Stored data:
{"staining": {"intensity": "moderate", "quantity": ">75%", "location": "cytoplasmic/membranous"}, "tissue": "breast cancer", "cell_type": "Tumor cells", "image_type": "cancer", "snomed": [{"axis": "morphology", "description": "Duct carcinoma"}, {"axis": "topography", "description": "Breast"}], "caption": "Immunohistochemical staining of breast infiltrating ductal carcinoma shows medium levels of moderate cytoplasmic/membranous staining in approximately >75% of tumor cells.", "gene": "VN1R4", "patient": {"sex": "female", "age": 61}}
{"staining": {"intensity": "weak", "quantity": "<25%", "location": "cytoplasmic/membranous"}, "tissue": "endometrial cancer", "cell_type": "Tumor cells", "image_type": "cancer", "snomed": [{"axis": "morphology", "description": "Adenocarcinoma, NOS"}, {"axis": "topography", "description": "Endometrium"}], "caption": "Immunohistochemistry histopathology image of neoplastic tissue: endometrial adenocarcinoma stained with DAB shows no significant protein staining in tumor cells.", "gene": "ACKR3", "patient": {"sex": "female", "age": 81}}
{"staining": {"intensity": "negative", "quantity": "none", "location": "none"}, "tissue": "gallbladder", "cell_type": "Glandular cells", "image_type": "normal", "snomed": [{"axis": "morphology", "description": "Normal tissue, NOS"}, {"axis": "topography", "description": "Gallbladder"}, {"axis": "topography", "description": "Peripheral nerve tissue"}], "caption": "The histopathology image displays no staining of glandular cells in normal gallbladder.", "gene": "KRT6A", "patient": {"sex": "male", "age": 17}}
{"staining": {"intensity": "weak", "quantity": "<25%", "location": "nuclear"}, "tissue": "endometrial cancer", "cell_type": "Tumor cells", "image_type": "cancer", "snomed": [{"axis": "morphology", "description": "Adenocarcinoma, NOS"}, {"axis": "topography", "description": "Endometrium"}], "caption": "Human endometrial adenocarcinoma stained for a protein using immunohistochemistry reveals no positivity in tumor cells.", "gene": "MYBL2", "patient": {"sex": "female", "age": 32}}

Goal of the exercise: The entire listing is to be retyped exactly.

Task response:
{"staining": {"intensity": "moderate", "quantity": ">75%", "location": "cytoplasmic/membranous"}, "tissue": "breast cancer", "cell_type": "Tumor cells", "image_type": "cancer", "snomed": [{"axis": "morphology", "description": "Duct carcinoma"}, {"axis": "topography", "description": "Breast"}], "caption": "Immunohistochemical staining of breast infiltrating ductal carcinoma shows medium levels of moderate cytoplasmic/membranous staining in approximately >75% of tumor cells.", "gene": "VN1R4", "patient": {"sex": "female", "age": 61}}
{"staining": {"intensity": "weak", "quantity": "<25%", "location": "cytoplasmic/membranous"}, "tissue": "endometrial cancer", "cell_type": "Tumor cells", "image_type": "cancer", "snomed": [{"axis": "morphology", "description": "Adenocarcinoma, NOS"}, {"axis": "topography", "description": "Endometrium"}], "caption": "Immunohistochemistry histopathology image of neoplastic tissue: endometrial adenocarcinoma stained with DAB shows no significant protein staining in tumor cells.", "gene": "ACKR3", "patient": {"sex": "female", "age": 81}}
{"staining": {"intensity": "negative", "quantity": "none", "location": "none"}, "tissue": "gallbladder", "cell_type": "Glandular cells", "image_type": "normal", "snomed": [{"axis": "morphology", "description": "Normal tissue, NOS"}, {"axis": "topography", "description": "Gallbladder"}, {"axis": "topography", "description": "Peripheral nerve tissue"}], "caption": "The histopathology image displays no staining of glandular cells in normal gallbladder.", "gene": "KRT6A", "patient": {"sex": "male", "age": 17}}
{"staining": {"intensity": "weak", "quantity": "<25%", "location": "nuclear"}, "tissue": "endometrial cancer", "cell_type": "Tumor cells", "image_type": "cancer", "snomed": [{"axis": "morphology", "description": "Adenocarcinoma, NOS"}, {"axis": "topography", "description": "Endometrium"}], "caption": "Human endometrial adenocarcinoma stained for a protein using immunohistochemistry reveals no positivity in tumor cells.", "gene": "MYBL2", "patient": {"sex": "female", "age": 32}}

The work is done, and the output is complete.